• Task statement
Pick out and copy each line in the entries below that contains the string "percent". Uppercase and lowercase count as different, so match the case.

• Given records
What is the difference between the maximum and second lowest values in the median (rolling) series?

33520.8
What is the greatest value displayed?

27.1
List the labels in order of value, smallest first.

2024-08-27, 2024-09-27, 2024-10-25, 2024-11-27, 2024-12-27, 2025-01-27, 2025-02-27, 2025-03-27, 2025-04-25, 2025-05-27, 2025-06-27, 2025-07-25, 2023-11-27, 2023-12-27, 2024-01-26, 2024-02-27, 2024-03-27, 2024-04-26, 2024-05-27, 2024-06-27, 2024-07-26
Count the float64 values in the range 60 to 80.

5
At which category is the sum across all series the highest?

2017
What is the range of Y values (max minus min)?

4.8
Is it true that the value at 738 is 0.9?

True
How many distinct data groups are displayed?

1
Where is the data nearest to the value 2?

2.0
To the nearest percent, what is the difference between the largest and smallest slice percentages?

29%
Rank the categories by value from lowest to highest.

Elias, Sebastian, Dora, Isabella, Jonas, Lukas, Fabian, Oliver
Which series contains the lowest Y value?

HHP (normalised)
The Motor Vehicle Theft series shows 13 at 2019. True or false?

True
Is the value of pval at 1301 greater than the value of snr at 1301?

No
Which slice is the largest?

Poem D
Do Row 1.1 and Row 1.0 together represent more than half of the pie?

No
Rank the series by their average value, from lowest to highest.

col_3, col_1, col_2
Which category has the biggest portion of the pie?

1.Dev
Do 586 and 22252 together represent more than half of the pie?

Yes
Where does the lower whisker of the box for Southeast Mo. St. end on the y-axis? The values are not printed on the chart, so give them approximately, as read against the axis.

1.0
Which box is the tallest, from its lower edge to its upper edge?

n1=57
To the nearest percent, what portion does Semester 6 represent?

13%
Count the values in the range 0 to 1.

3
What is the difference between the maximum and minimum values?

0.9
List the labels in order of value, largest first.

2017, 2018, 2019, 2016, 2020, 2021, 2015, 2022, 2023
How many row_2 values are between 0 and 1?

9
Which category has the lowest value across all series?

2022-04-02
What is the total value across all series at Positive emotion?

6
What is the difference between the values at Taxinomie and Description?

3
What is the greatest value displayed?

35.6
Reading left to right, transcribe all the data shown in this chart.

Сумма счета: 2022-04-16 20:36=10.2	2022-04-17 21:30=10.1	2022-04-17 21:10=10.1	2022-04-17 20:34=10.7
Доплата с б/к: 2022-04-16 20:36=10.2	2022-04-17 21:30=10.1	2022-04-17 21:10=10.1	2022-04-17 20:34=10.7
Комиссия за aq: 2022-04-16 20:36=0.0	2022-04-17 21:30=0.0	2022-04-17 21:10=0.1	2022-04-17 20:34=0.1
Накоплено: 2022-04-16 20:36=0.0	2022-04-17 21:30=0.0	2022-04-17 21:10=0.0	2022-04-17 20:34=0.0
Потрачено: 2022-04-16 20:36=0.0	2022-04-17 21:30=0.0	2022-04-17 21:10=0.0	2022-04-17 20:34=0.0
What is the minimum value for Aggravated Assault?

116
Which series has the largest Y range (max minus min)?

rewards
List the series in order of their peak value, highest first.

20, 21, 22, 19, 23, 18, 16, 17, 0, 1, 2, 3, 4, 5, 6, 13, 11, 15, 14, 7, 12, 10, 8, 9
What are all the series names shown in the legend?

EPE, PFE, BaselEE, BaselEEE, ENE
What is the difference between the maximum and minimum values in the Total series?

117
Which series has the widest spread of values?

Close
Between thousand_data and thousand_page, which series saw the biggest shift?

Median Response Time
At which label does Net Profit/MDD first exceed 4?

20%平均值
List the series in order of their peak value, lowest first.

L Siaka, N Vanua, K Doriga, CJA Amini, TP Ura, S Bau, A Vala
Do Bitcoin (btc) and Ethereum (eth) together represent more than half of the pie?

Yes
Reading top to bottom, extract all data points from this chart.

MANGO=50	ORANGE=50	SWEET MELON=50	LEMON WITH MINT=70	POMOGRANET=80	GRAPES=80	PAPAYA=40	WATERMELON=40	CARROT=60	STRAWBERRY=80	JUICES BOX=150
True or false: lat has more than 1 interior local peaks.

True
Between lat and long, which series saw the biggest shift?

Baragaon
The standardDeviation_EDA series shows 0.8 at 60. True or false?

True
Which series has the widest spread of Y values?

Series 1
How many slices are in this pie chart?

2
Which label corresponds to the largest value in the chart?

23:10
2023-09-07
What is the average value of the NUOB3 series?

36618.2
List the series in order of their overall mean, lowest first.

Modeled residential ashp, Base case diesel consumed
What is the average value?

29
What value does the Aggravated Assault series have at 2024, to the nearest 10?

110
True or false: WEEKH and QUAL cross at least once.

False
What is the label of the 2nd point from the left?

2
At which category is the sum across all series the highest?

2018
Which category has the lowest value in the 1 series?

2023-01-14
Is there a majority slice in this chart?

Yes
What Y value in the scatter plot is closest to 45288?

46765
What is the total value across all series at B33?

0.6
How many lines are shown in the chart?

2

• Solved exercise
To the nearest percent, what is the difference between the largest and smallest slice percentages?
To the nearest percent, what portion does Semester 6 represent?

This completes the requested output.